While no digital-native news publisher stood out on the list of voters’ main source of news for the 2016 election, it’s clear that some did turn to these sites as part of their overall news diet.

In addition to asking respondents about their “main source” of campaign news, the survey also asked respondents to look at a list of news outlets and identify any that they used “regularly” for news about the campaign. Included on this list were six digital news websites – a mixture of aggregators and original news publishers – whose audiences are situated at different points along the ideological spectrum, according to past research.2 Across these sites – Google News, Yahoo News, The Huffington Post, Breitbart, BuzzFeed and Drudge Report – Americans indicated modest levels of use. About one-in-five voters overall regularly got election news from Google News (18%) or The Huffington Post (17%), while 12% did so from Yahoo News. Less than one-in-ten regularly used BuzzFeed (7%), Breitbart (6%) or Drudge Report (6%) for election news.

However, some of these sources were more prominent among one candidate’s supporters than the other. The Huffington Post was used regularly for election news by nearly a quarter (24%) of Clinton voters, but only about one-in-ten (9%) of Trump voters. BuzzFeed also showed higher usage among Clinton (10%) than Trump voters (4%). Conversely, both Breitbart and Drudge Report reached 11% of Trump voters but a mere 1% of Clinton supporters.
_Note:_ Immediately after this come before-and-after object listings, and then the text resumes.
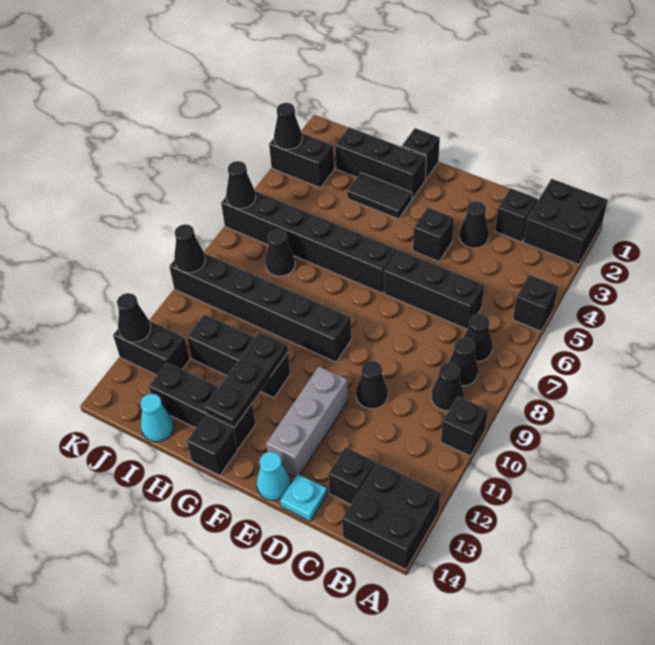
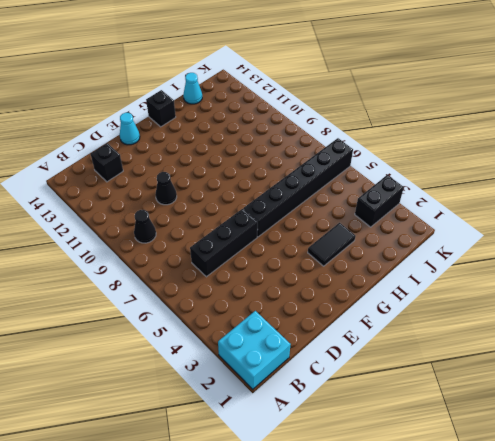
cyan 2x2 brick [218,311,291,389] -> black 2x2 brick [523,179,608,264]
none -> black 1x1 brick [513,275,558,331]
none -> black 1x1 brick [441,396,488,456]
none -> black 2x2 brick [342,462,440,569]
none -> black 1x1 cone [463,313,492,361]

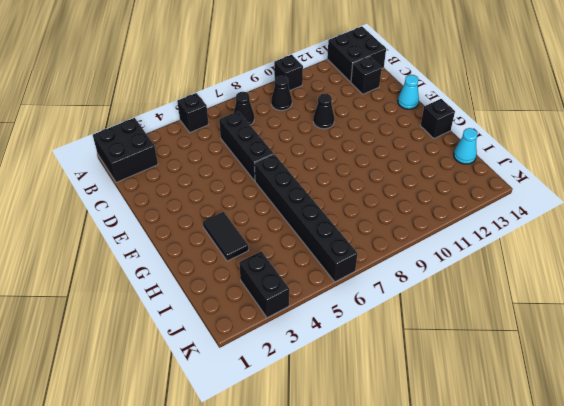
none -> black 1x1 cone [449,338,478,386]
none -> black 1x1 brick [495,188,537,242]
none -> black 1x1 cone [459,201,489,248]
none -> cyan 1x1 plate [280,474,327,521]

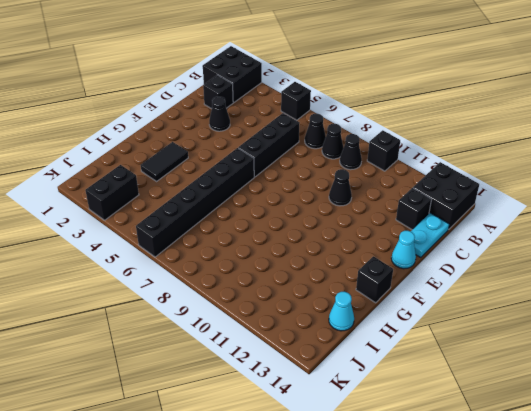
cyan 1x2 plate [411,213,449,258] -> cyan 1x1 plate [280,474,327,521]
none -> black 1x1 brick [413,207,454,262]
none -> grey 1x3 brick [266,367,348,477]
none -> black 1x6 brick [169,253,351,362]
none -> black 1x1 brick [402,128,440,180]

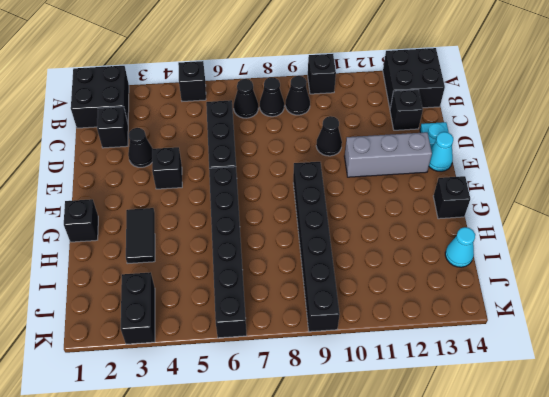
none -> black 1x3 brick [335,127,426,199]
none -> black 1x3 brick [187,314,290,398]
none -> black 1x3 brick [149,362,256,449]
none -> black 1x1 cone [265,229,295,276]

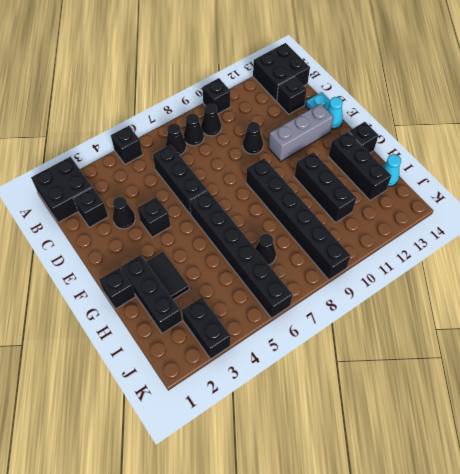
none -> black 1x2 brick [113,321,190,375]
none -> black 1x3 plate [205,332,288,428]
none -> black 1x1 cone [274,103,302,149]
none -> black 1x1 cone [226,161,256,209]

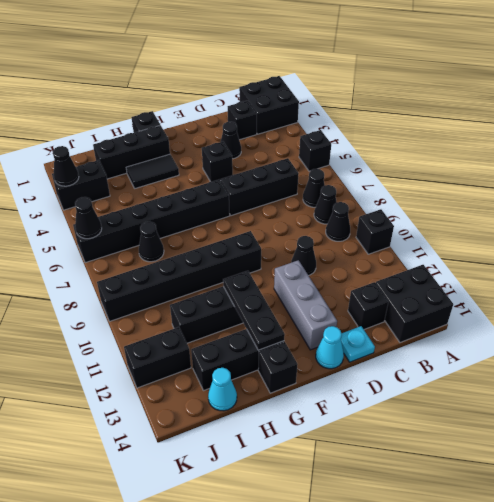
none -> black 1x1 cone [174,224,205,273]
none -> black 1x1 cone [117,293,151,342]

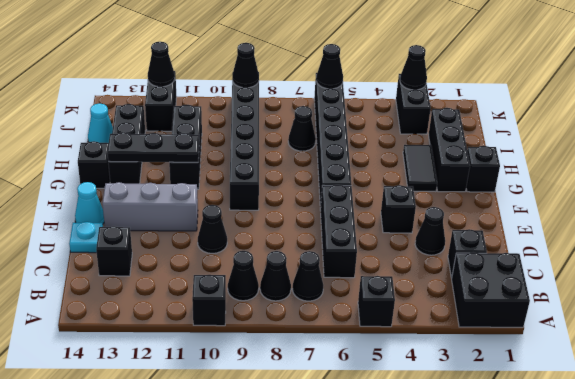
none -> black 2x2 brick [342,462,440,569]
In terms of primary support, a greater divide is again evident among Democrats than Republicans. Among the six digital-native sources asked about, Republicans only differ in their reliance on Breitbart: 16% of Republican and Republican-leaning voters who supported Trump in the primaries used Breitbart regularly for campaign news, compared with 8% of Republican voters who supported someone else in the primaries. But for Democratic voters, four of the six sites were more likely to be used by voters who didn’t support Clinton in the primary than those who did: The Huffington Post, BuzzFeed, Google News, and even Breitbart (though only 3% of Democrats who supported another candidate in the primaries regularly got news from this site).

  1. This was what researchers refer to as an “open-ended” question – that is, respondents were able to type in the name of whichever outlet was their main source. They were not given a pre-determined list of sources.
  2. While each of these sites were selected for study based on their audience’s ideological composition and high web traffic, they do not constitute by any means an exhaustive list of digital news outlets, but rather offer one window into the role these kinds of outlets play in an election cycle.